Weekly Reading - Some Interesting Stuff


1) Studying English may be a better career option than science / engineering
There’s no denying that the typical computer science major makes more money shortly after graduation than the typical English major.
Contrary to popular belief, English majors ages 25 to 29 had a lower unemployment rate in 2017 than math and computer science majors.
That early STEM pay premium also fades quickly, according to research from Harvard. After about a decade, STEM majors start exiting their job fields as their skills are no longer the latest and greatest. In contrast, many humanities majors work their way to high-earning management positions. By middle age, average pay looks very similar across many majors.

2) Amazon starts making private label alcohol
Amazon is adding to its own-label product line with its first spirit brand in the U.K. called Tovess Gin. Amazon has been expanding its own range of goods, listed under “Our Brands”, which are created by Amazon or its partners and sold exclusively on the site. These benefit Amazon by offering better margins and can be used to help persuade big brands to cut prices.

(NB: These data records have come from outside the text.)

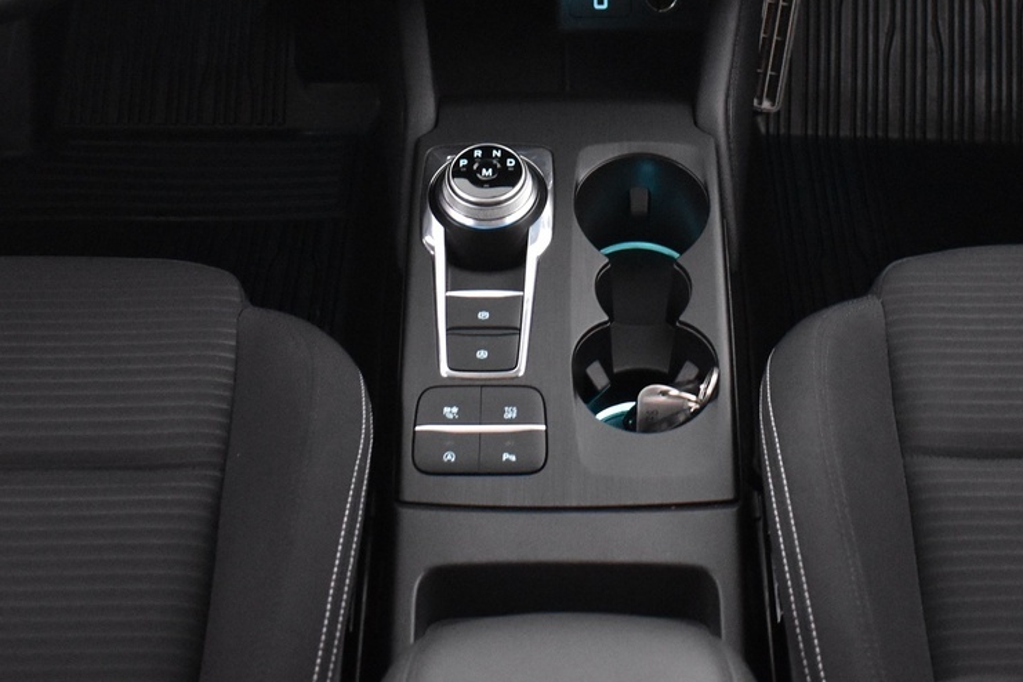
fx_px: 1676
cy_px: 73
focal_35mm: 59
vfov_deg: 22.5
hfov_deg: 33.9
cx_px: 555
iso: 3200
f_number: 3.5
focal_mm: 18
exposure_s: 1/20
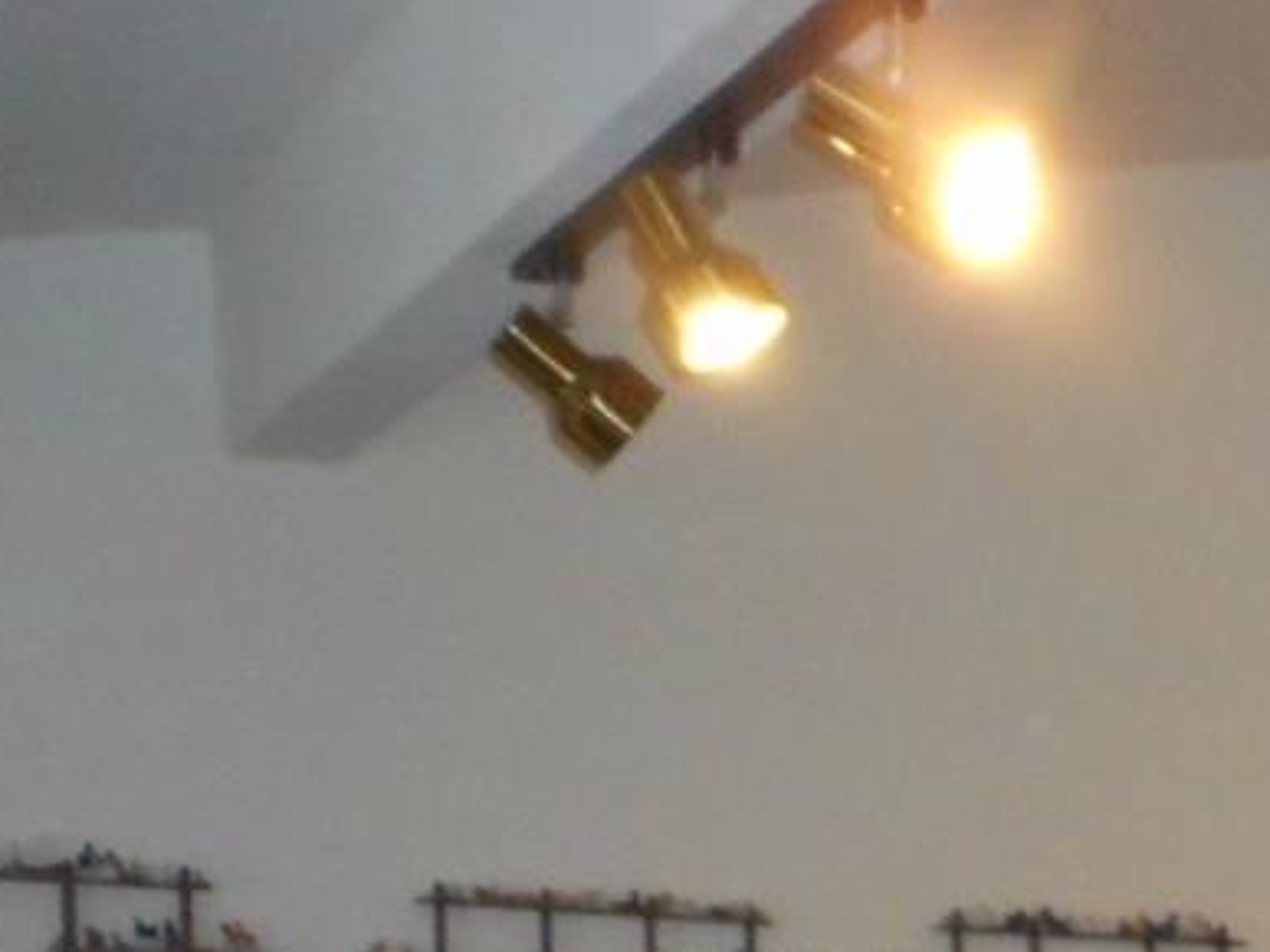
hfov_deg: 17.9
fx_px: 3558
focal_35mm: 97
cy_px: 1633
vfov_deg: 13.8
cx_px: 1966
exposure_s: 1/25
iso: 450
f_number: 3.7
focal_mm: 4.5
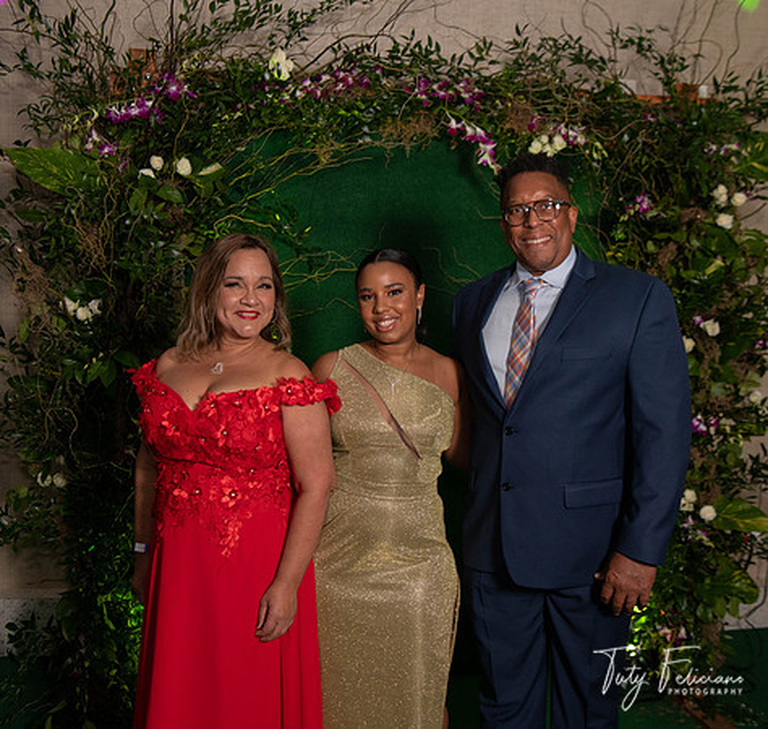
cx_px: 420
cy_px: 366
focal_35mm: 43
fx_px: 1056
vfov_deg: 38.1
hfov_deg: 39.9
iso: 800
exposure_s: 1/80
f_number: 4.5
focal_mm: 34
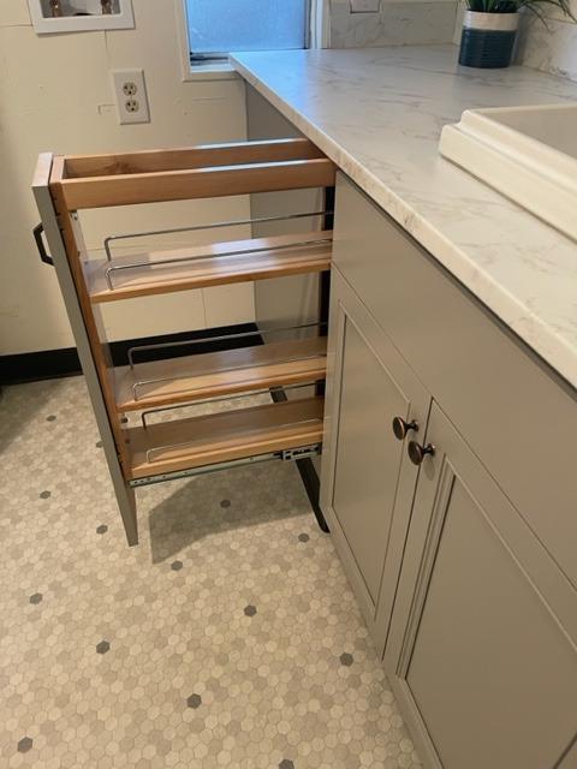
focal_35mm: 26
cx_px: 288
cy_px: 384
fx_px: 578
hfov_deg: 53.1
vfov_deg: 67.3
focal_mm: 5.1
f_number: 1.6
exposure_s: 1/60
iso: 160
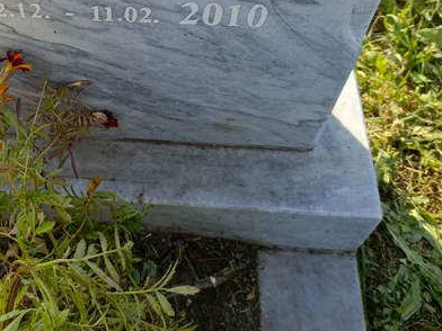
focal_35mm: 51
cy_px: 1
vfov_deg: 27.0
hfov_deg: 36.1
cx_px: 80
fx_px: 651
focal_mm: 4.76
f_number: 1.69
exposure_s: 1/266
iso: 112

Tovess gin is the only alcohol product listed as an Amazon brand on the U.K. site, while other groceries include Amazon Brand Solimo coffee capsules, Presto! kitchen rolls and Happy Belly dried fruit and nuts.

3) McDonalds is using ML and AI to make you order more
The chain has digital boards programmed to market that food more strategically, taking into account such factors as the time of day, the weather, the popularity of certain menu items and the length of the wait. On a hot afternoon, for example, the board might promote soda rather than coffee. At the conclusion of every transaction, screens now display a list of recommendations, nudging customers to order more.
At some drive-throughs, McDonald’s has tested technology that can recognize license-plate numbers, allowing the company to tailor a list of suggested purchases to a customer’s previous orders, as long as the person agrees to sign away the data.
In March, McDonald’s spent more than $300 million to buy Dynamic Yield, the Tel Aviv-based company that developed the artificial intelligence tools now used at thousands of McDonald’s drive-throughs.
The deal “has changed the way the high-tech industry thinks about potential M&A,” said Liad Agmon, a former Israeli intelligence official who co-founded Dynamic Yield. “We’ll see more nontraditional tech companies buying tech companies as an accelerator for their digital efforts. It was genius on McDonald’s side.”

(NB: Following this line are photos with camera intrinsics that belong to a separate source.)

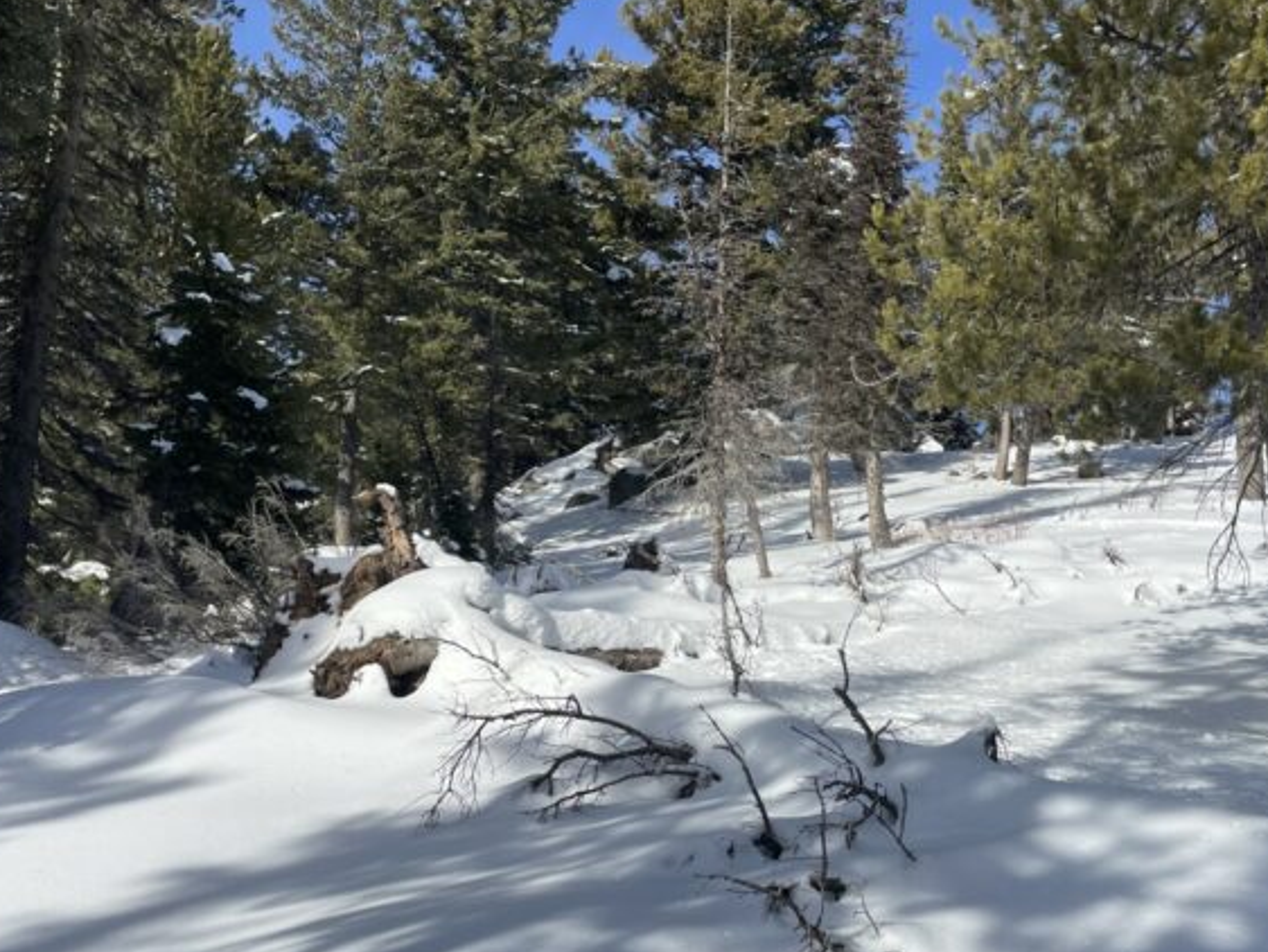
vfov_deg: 38.3
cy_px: 629
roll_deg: -1.6
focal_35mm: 37
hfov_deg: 50.1
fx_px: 1356
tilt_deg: +11.3
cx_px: 688
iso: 32
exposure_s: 1/5051
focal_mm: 4.2
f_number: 1.6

4) When Peter Lynch speaks, we listen
On the way to work, the amount of bad news you could hear is almost infinite now. So the question is: Can you take that? Do you really have faith that 10 years, 20 years, 30 years from now common stocks are the place to be. If you believe in that, you should have some money in equity funds.
It's a question of what's your tolerance for pain. There will still be declines. It might be tomorrow. It might be a year from now. Who knows when it's going to happen? The question is: Are you ready—do you have the stomach for this?
More people have lost money waiting for corrections and anticipating corrections than in the actual corrections. I mean, trying to predict market highs and lows is not productive.

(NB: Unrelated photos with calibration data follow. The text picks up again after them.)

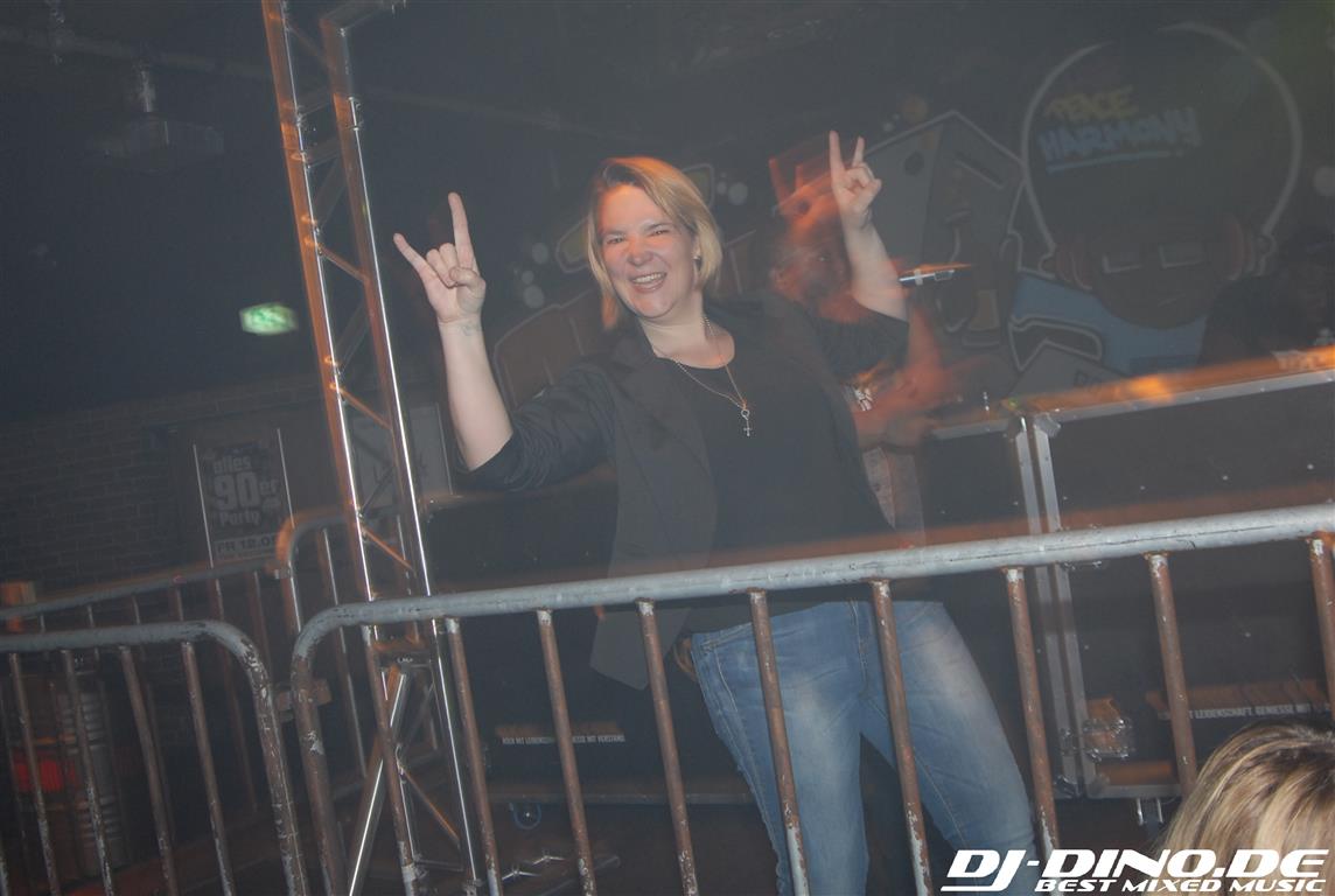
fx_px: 1338
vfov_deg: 37.0
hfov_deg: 53.0
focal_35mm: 36
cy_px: 448
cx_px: 668
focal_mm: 24
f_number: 5.6
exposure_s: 1/6
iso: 400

5) Nike goes hi-tech, gets a tech CEO for itself
Donahoe is currently the CEO of ServiceNow, a provider of cloud-computing services for global businesses. Prior to that, he served as CEO of eBay from 2008 to 2015, and also did a stint as CEO and managing director of the management consultancy Bain & Co. He may not sound like the most obvious choice to succeed Parker, who started at the company as a footwear designer and has deep knowledge and experience in sneakers. What Donahoe does understand is technology, something Nike has been investing in heavily. Last year it acquired the data-analytics firm Zodiac. This year it bought Celect, a company specializing in predictive analytics.